The thing is, sun-grown coffee isn't as tasty, and more than that, sun-grown beans rely on land that could be left forested if the growers would stick to shade-grown plants. It's directly cheaper, but that's only part of the issue.



Conservationism; real conservationism, honestly undertaken and free from the shackles of the bottom-line troglodytes that big companies hire to sell an eco-friendly image, is not recycling. It is not using eco-friendly packaging. Conservationism is looking at the world as a network of energy, wherein everything is linked and every withdrawal affects what energy is left, and trying to minimize our impact on that system.



It is not the Starbucks Shared Planet.
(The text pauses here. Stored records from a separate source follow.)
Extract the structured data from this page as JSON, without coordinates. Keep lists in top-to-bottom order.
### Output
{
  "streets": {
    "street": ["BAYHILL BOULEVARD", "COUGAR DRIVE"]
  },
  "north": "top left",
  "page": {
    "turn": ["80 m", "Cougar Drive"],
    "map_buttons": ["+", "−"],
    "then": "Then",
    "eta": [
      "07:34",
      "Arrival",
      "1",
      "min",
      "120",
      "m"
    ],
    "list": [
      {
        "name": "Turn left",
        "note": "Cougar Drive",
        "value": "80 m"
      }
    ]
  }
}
That is the MTV generation's approach to saving the world: look sexy while you scrub up an oil spill and drown when the icecaps melt.
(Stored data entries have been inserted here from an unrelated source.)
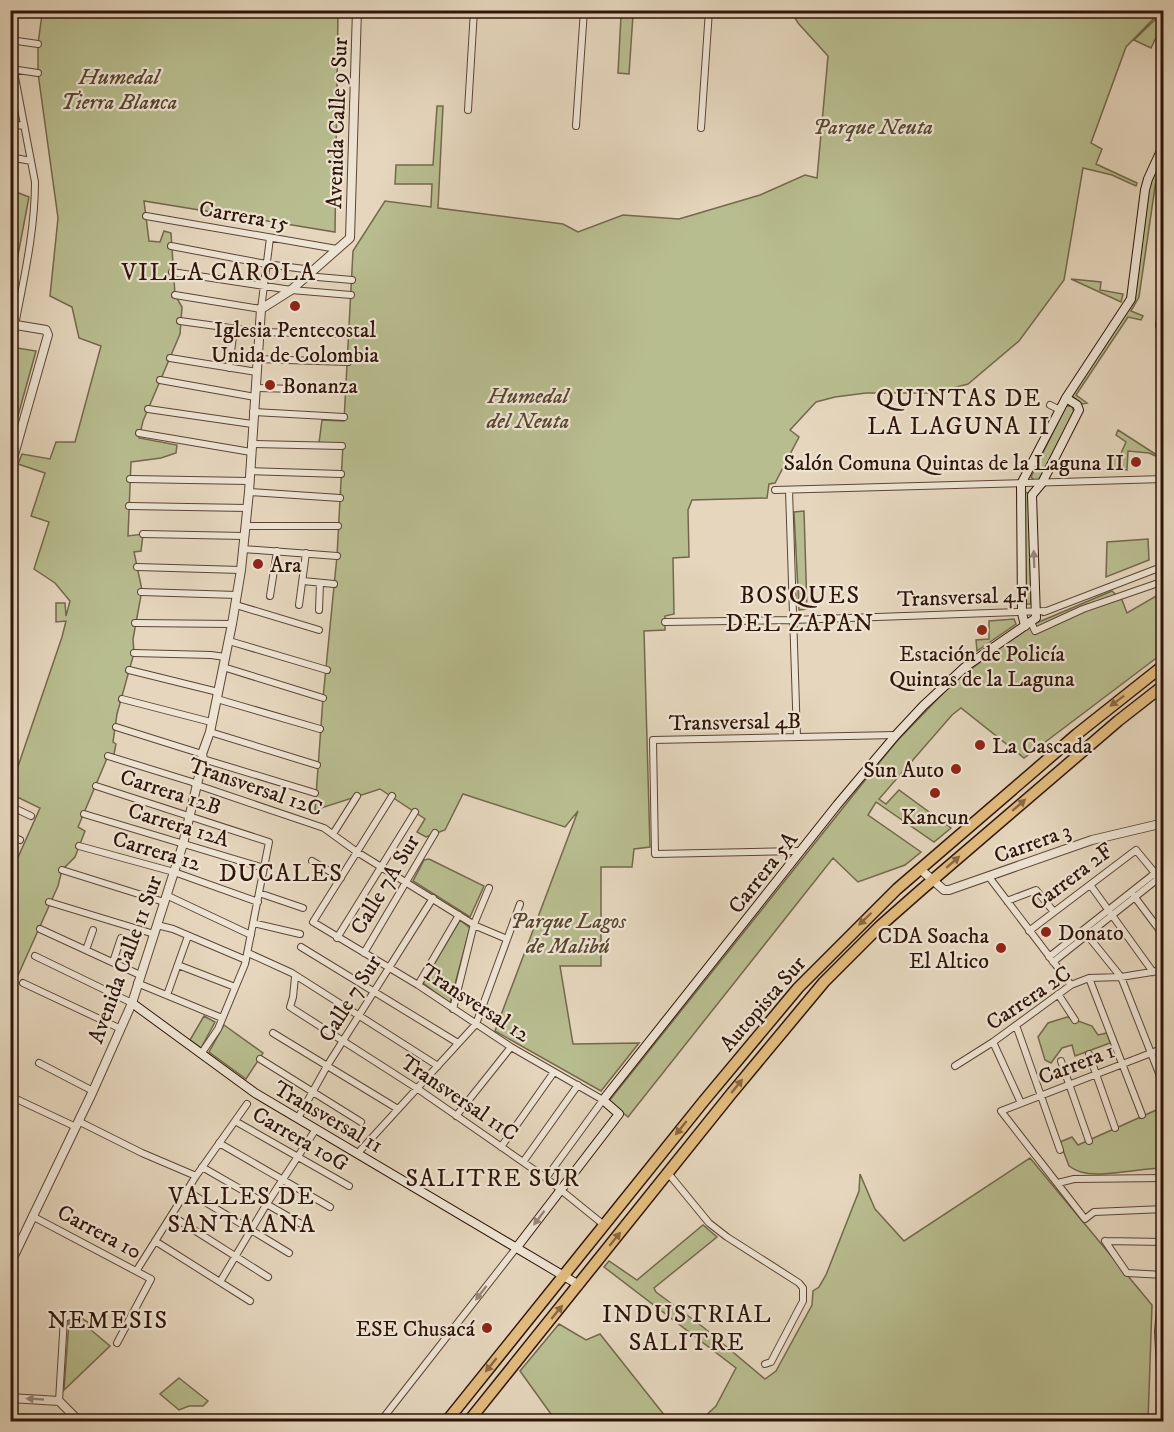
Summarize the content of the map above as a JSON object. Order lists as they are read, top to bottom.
{
  "streets": {
    "highway": ["Autopista Sur"],
    "main road": ["Carrera 5A", "Transversal 12", "Transversal 11"],
    "street": [
      "Avenida Calle 9 Sur",
      "Carrera 15",
      "Transversal 4F",
      "Transversal 4B",
      "Transversal 12C",
      "Carrera 12B",
      "Carrera 12A",
      "Carrera 3",
      "Carrera 12",
      "Carrera 2F",
      "Calle 7A Sur",
      "Avenida Calle 11 Sur",
      "Carrera 2C",
      "Calle 7 Sur",
      "Carrera 1",
      "Transversal 11C",
      "Carrera 10G",
      "Carrera 10"
    ]
  },
  "crossings": [
    ["Avenida Calle 9 Sur", "Carrera 15"],
    ["Transversal 4F", "Carrera 5A"],
    ["Transversal 4B", "Carrera 5A"],
    ["Transversal 12C", "Calle 7A Sur"],
    ["Transversal 12C", "Avenida Calle 11 Sur"],
    ["Transversal 12C", "Calle 7 Sur"],
    ["Carrera 12B", "Carrera 12A"],
    ["Carrera 12B", "Avenida Calle 11 Sur"],
    ["Carrera 12A", "Avenida Calle 11 Sur"],
    ["Carrera 3", "Autopista Sur"],
    ["Carrera 12", "Avenida Calle 11 Sur"],
    ["Carrera 5A", "Transversal 12"],
    ["Carrera 5A", "Transversal 11C"],
    ["Calle 7A Sur", "Transversal 12"],
    ["Avenida Calle 11 Sur", "Transversal 11"],
    ["Avenida Calle 11 Sur", "Carrera 10"],
    ["Calle 7 Sur", "Transversal 12"],
    ["Calle 7 Sur", "Transversal 11C"],
    ["Calle 7 Sur", "Transversal 11"],
    ["Transversal 12", "Transversal 11C"],
    ["Autopista Sur", "Transversal 11C"],
    ["Autopista Sur", "Transversal 11"]
  ],
  "districts": [
    "VILLA CAROLA",
    "QUINTAS DE LA LAGUNA II",
    "BOSQUES DEL ZAPAN",
    "DUCALES",
    "SALITRE SUR",
    "VALLES DE SANTA ANA",
    "INDUSTRIAL SALITRE",
    "NEMESIS"
  ],
  "parks": [
    "Humedal Tierra Blanca",
    "Parque Neuta",
    "Humedal del Neuta",
    "Parque Lagos de Malibú"
  ],
  "places": [
    "Iglesia Pentecostal Unida de Colombia",
    "Bonanza",
    "Salón Comuna Quintas de la Laguna II",
    "Ara",
    "Estación de Policía Quintas de la Laguna",
    "La Cascada",
    "Sun Auto",
    "Kancun",
    "Donato",
    "CDA Soacha El Altico",
    "ESE Chusacá"
  ]
}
USA Today printed an article on Tuesday about plastic bag manufacturers committing to a 40 percent recycled-material plastic bag by 2015. This article was a perfect example of the incomplete equation that is presented to us by so-called "conservationists."



Through a lessened burden on the initial manufacturing process these companies will allegedly lower their annual output of greenhouse gasses by 463 million pounds. The question that is left unanswered though, is how much will be put into the atmosphere by the recycling process.



Because, you know, that's a high-energy chemical process too.



The disgusting thing is that low-energy plastics recycling processes already exist; their implementation just requires that spark of intelligence these companies all seem to be lacking. Instead of using high-heat to turn plastic bags back into plastic bags, use low-heat processes to turn all unwanted trash plastic (literally any kind of plastic can be used) into industrial plastic products like highway cones and pallets.



What is currently offered to the people, however, does not resemble true conservationism. It is the image of caring, nothing more. Failing at joining the solution these people have become part of the problem.



It's all about the balance of energy, like a chemistry problem. If the energy doesn't balance when you write your answer, you got it wrong. The problem is if we fail this test then we might all die.